“Las tierras pertenecen a sus dueños, pero el paisaje es de quien sabe apreciarlo. / The lands belong to their owners, but the landscape is from the one who knows how to appreciate it.” Upton Sinclair
To appreciate nature is to know yourself, your most inner admiration of what is around you. Alison Daubercies is a British born painter who worked in Puerto Rico for sixty years. She has a fierce, recurring vision of nature. When she was a young girl, her family escaped the German bombing on the outskirts of London. She started studying art at a very young age in Europe before coming to the island. From 1949 to 1953, Alison studied in London and later in France at the Académie de la Grande Chaumière de París. She then received a Masters in Art from The University of London in 1955. A few years later, Alison met an Afro-Puerto Rican Professor of Pedagogy with whom she fell in love and decided to accompany him to the Caribbean. While settled in San Juan, Alison divided her time between painting in her studio, teaching, and being a mother.

Photo by Diana Liz Calderón
Most of Alison’s paintings are landscapes, one of the themes most favored by the artist. When I met Alison three years ago, I had the pleasure of meeting her in her home studio. The landscape surrounding Alison’s house was remarkable and it was obvious that nature was important to her and her work. That backyard in the city, warm climate and tropical rain are key ingredients in her paintings. Water, wind, flowing forces of nature in everyday scenery are “protagonists” in the depictions of the artist’s landscapes.
Rocks, water, foliage, and wind are embodied in several pieces including Barrera quebrantada / Broken Barrier (1980), La barrera / The barrier (1984), Corriente / Current (1989), Gaia resurge / Gaia Resurges (1991), Sinfonía del huracán / Hurricane Symphony (1992) and Germinación después del caos / Germination after Chaos (1992). These six paintings open a conversation that engage the pristine natural world. Blues, greens, ochres, yellows and screaming reds and oranges create a vibrant composition of twisting brush strokes. A spiral traveling through the painting’s center can be followed by the viewer’s eye.
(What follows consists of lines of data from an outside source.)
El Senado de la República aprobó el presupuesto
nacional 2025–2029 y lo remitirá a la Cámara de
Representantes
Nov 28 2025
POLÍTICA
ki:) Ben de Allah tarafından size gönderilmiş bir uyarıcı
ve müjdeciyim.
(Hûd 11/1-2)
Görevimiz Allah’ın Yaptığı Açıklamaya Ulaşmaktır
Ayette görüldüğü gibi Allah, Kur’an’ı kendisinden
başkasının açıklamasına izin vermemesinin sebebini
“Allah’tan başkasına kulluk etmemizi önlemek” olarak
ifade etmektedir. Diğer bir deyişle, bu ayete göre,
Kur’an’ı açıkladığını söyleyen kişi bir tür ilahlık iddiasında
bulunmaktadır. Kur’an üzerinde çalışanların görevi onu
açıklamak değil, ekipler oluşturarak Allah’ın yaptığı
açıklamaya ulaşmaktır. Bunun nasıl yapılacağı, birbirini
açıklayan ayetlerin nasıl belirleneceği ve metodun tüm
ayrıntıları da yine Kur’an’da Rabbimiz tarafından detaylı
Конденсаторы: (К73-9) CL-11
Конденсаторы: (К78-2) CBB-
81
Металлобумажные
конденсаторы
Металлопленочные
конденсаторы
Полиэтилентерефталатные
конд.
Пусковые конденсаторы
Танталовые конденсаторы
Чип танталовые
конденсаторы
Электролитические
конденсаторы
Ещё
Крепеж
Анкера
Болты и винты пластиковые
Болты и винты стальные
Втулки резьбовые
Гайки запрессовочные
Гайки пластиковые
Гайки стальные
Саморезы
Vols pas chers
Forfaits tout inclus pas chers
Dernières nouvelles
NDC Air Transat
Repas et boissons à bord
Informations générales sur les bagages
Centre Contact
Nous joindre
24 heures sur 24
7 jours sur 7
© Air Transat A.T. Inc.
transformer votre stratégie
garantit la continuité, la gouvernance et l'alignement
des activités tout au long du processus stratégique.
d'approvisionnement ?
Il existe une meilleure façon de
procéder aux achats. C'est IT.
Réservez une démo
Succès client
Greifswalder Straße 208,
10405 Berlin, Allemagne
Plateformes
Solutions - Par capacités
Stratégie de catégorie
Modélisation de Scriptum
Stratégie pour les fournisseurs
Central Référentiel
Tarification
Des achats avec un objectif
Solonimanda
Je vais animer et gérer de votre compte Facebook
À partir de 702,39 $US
The movement of Alison’s graceful hand is almost gently violent, acting like the wind that delivers rain in a tropical storm.

“Hurricane Symphony” by Alison Daubercies
In Hurricane Symphony a legion of spirals, some almost transparent and others in evident dance, cover most of Alison’s canvas. Like in a music sheet, Alison creates an overture that if you are open to the imagination you can hear the wind passing through the foliage. In Germination After Chaos, the colors become a force of quietness where the passing storm has left a place for new beginnings. The dark blues and greens evoke the inner strength of the earth. Something similar happens in Alison’s Gaia Resurges but this time her piece is painted with thinner brushstrokes that make the composition more zigzagged in appearance. The sharpness of the lines in diagonals and vertical positions forms a strong force where life is happening. Like lightning, the yellows and reds falls over the cold scene breaking the quietness a forest can have. Current is a painting where the balance between the cold and hot hues has a peaceful conversation. This piece is more recognizable; a corner of stones where the crystalline water of a river creates a submerged view of wet rocks.

Left to right; “The Barrier” and “Broken Barrier” by Alison Dauberies
Finally, in Alison’s Broken Barrier and The Barrier, despite the sensitiveness of the color differences in both paintings, squares can be seen in the center of the compositions. Increased intensity from the straight lines formed over Alison’s curved lines make the squares obvious in these pieces. Now nature is confronted with something else to overcome, a human made obstacle or maybe a blockage. Alison’s squares create walls that defines a boundary between both worlds. Her structures represent some of the assaults humans make on the environment. Sadly, sometimes these imposed systems destroy the essence of what keep us alive.
Alison Daubercies, from her unique point of view, relates to the ancestral bond between humans and nature. The artist’s 60 year relationship with the tropical nature of Puerto Rico changed Alison’s color appreciation and the style she favors. Alison’s work is a dynamic and emotional map of her life in the Caribbean.
Alison has since returned to London where she began her painting career. Nevertheless, she has left a strong artistic narrative behind in Puerto Rico. Her eyes and hands have long been dedicated to ponder the most sacral, the harborer of life, the earth. Her intensity and love of nature will be missed.